> PROMPT: Looking at the entries below, how many lines include the word "blue"? Answer with the number alone.

> RECORDS PROVIDED:

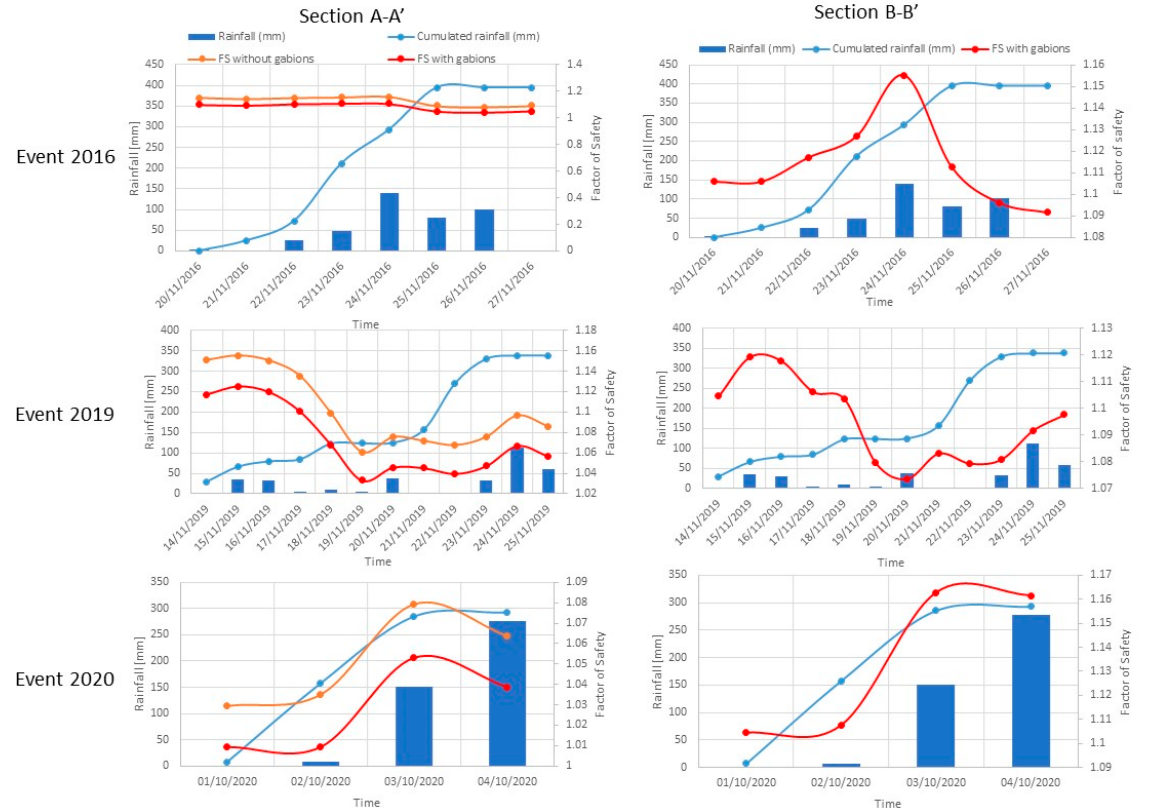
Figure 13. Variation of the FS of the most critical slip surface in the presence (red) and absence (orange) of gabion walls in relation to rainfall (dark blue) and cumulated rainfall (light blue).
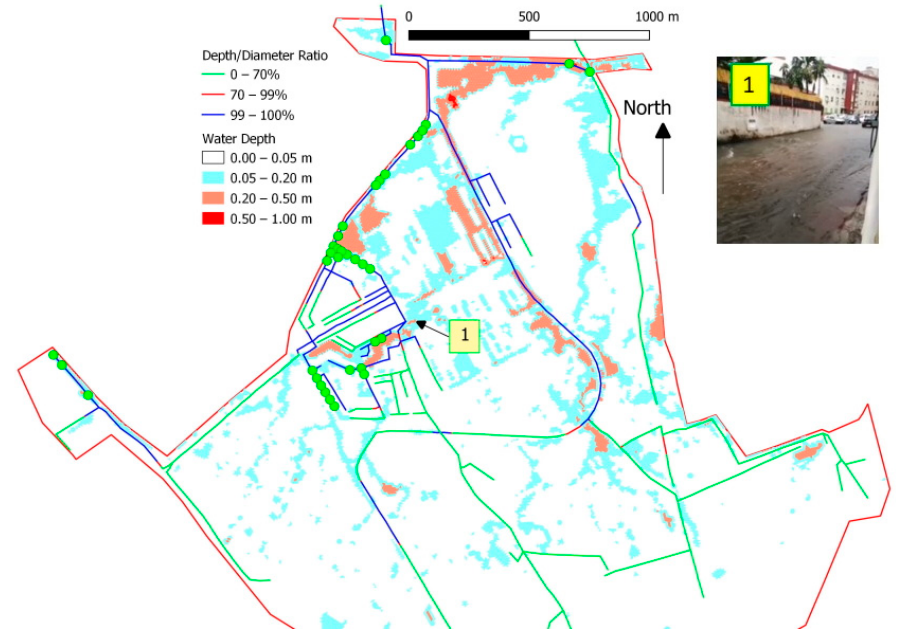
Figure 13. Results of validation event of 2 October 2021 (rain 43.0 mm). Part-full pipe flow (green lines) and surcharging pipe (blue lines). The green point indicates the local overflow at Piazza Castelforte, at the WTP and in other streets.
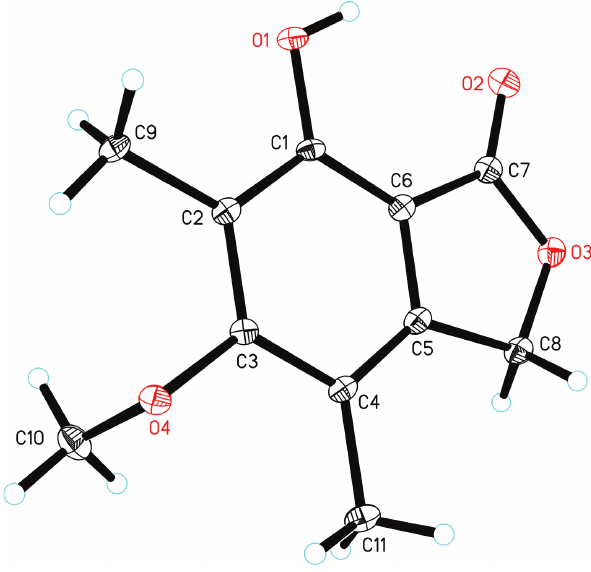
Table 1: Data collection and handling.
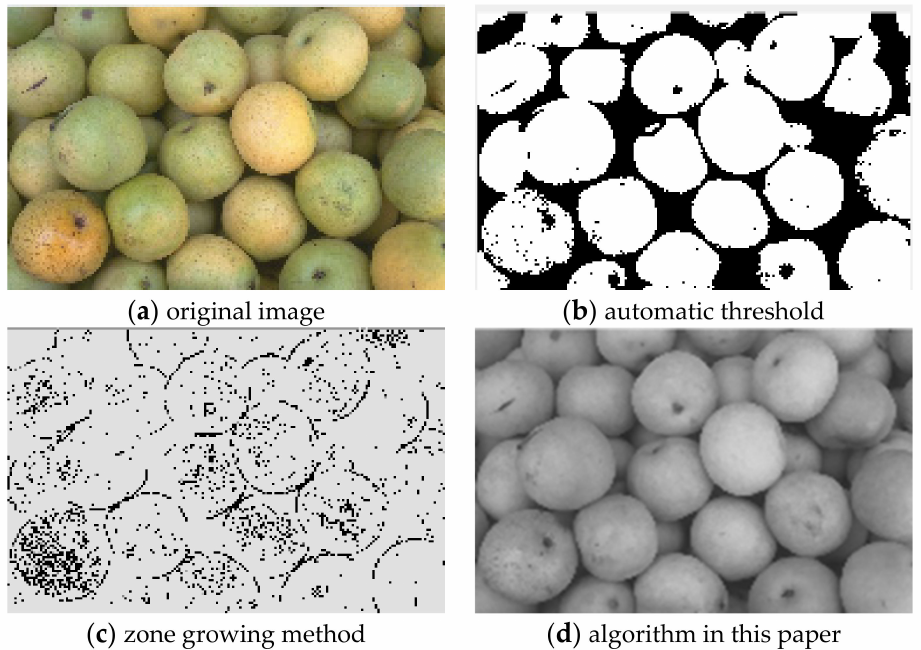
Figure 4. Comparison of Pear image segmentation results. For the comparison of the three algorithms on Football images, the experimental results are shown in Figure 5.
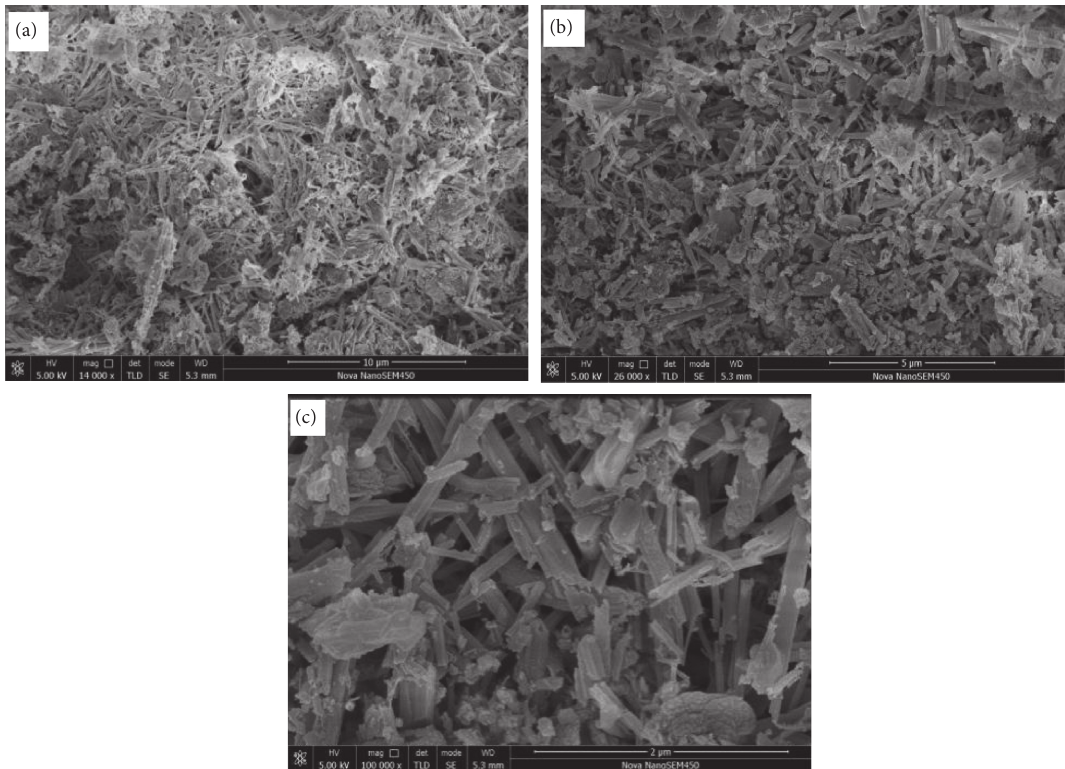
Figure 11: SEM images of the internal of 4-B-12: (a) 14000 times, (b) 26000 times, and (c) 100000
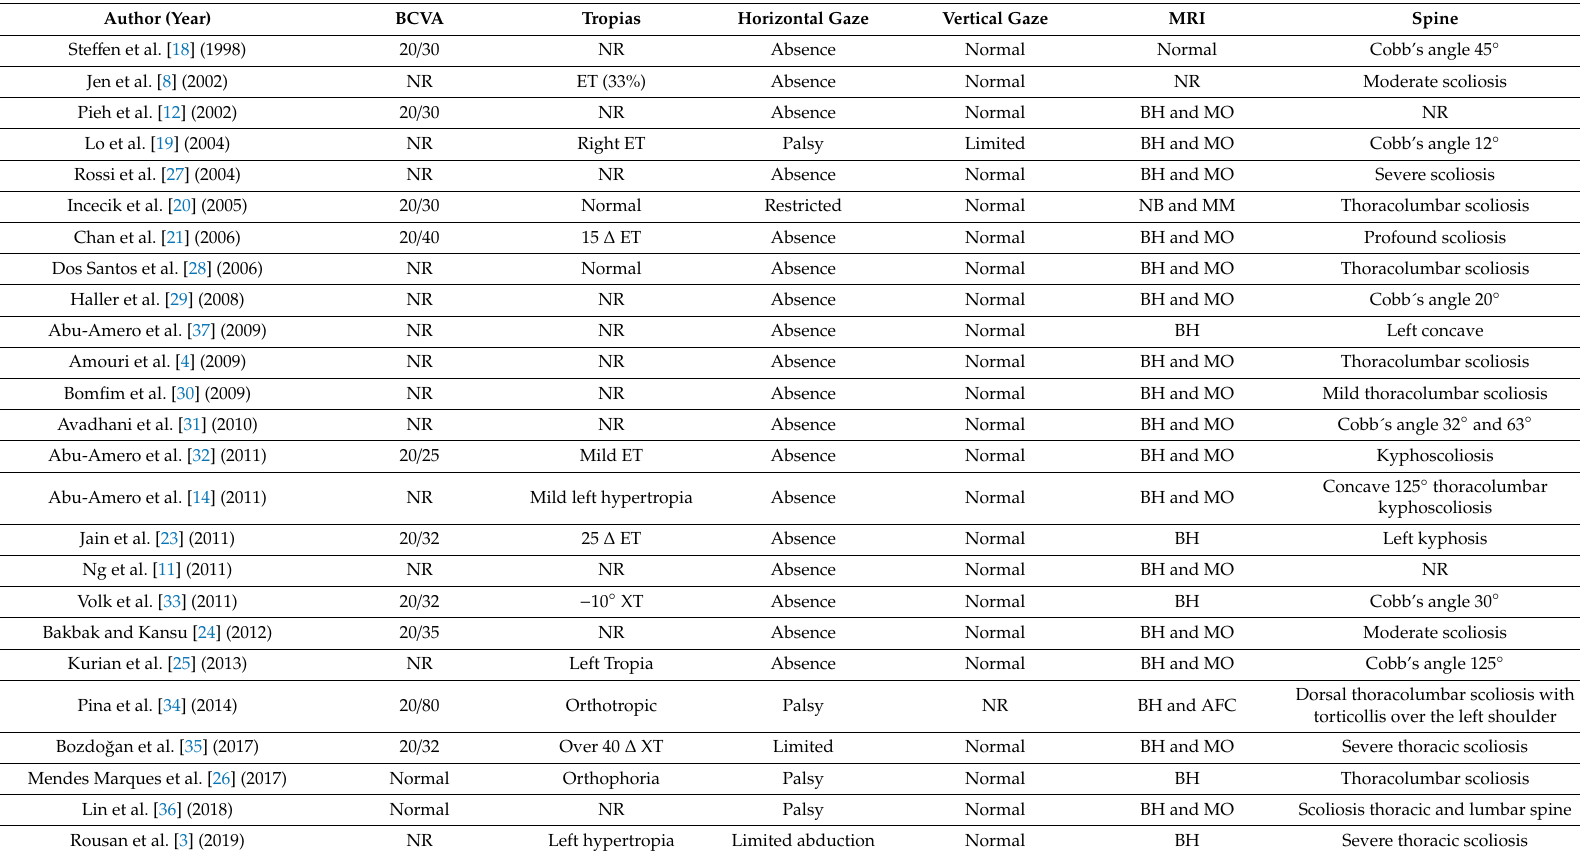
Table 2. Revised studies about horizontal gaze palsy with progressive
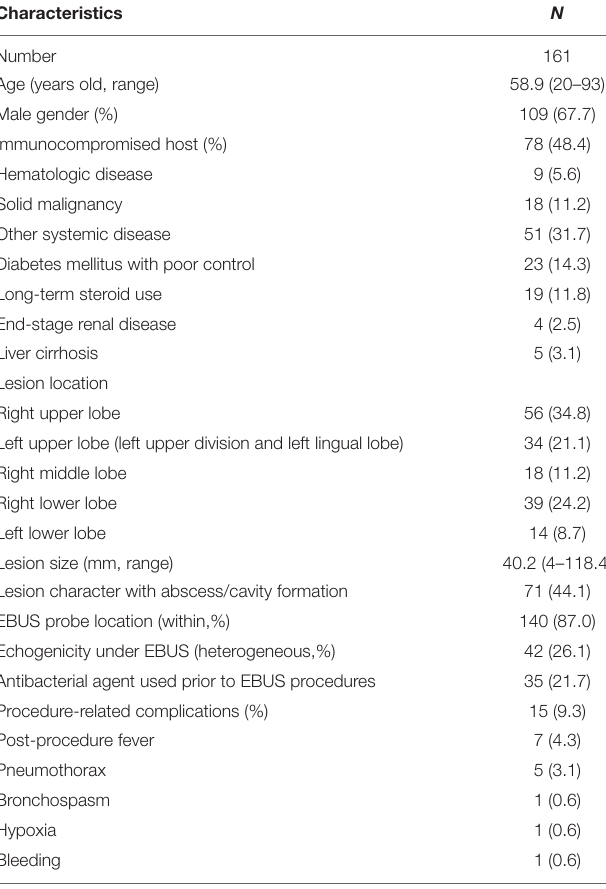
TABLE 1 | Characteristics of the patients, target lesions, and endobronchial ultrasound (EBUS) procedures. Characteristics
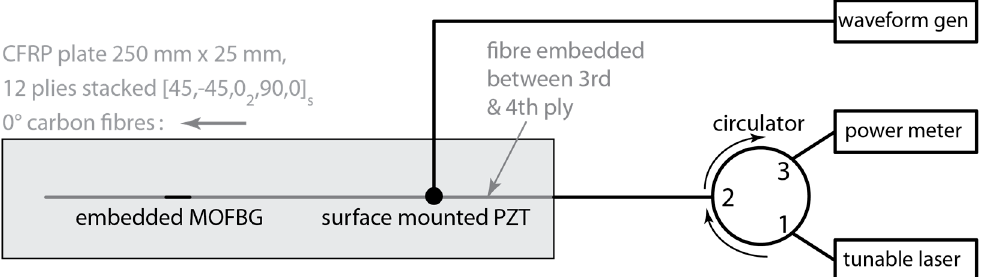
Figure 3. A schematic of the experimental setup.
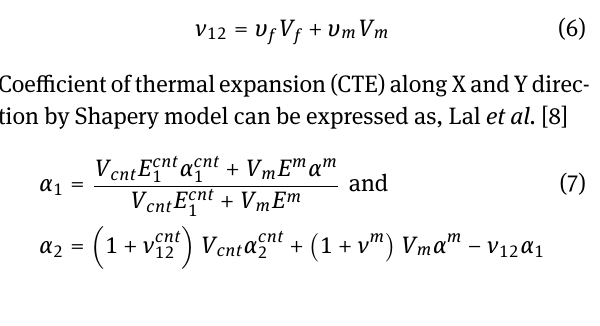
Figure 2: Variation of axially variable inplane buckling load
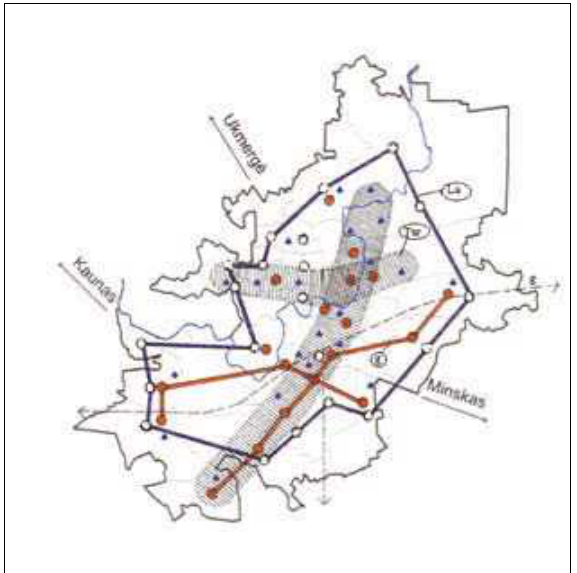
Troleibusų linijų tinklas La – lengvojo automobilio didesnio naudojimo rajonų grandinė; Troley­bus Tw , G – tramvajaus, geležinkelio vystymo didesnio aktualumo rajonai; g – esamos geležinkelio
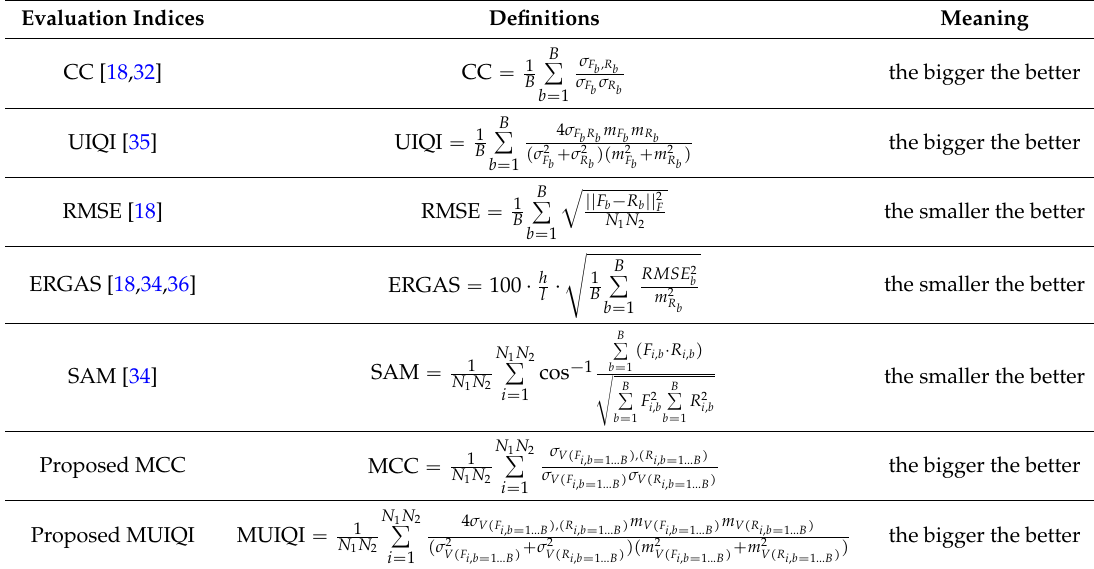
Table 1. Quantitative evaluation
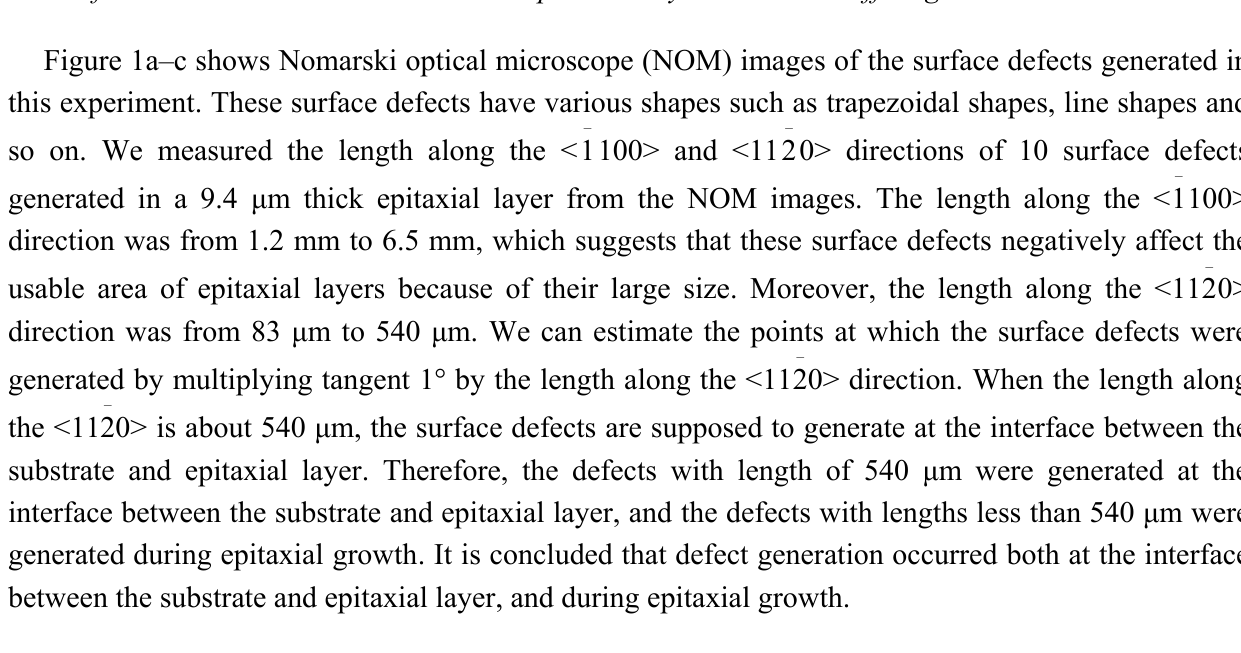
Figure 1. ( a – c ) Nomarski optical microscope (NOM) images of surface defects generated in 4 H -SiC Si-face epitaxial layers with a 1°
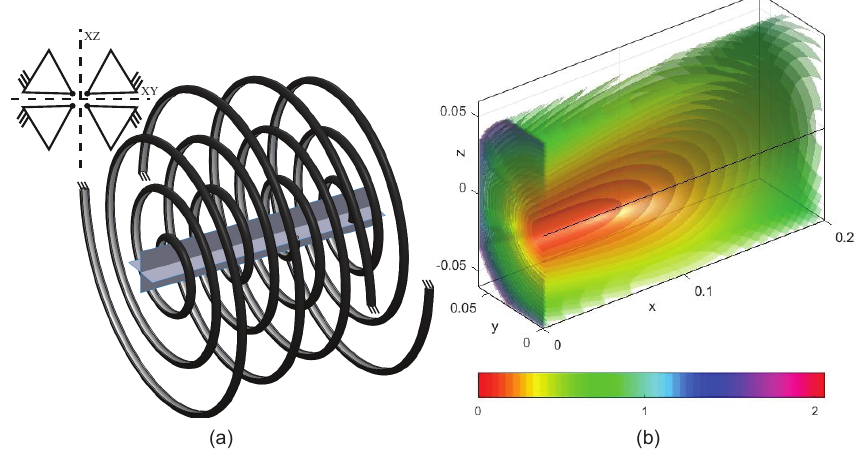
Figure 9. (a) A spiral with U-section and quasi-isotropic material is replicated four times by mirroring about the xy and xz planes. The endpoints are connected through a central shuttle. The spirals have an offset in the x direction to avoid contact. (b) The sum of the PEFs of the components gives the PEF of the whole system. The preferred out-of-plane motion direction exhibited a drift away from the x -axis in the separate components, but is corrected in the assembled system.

> PROBLEM SOLUTION: 2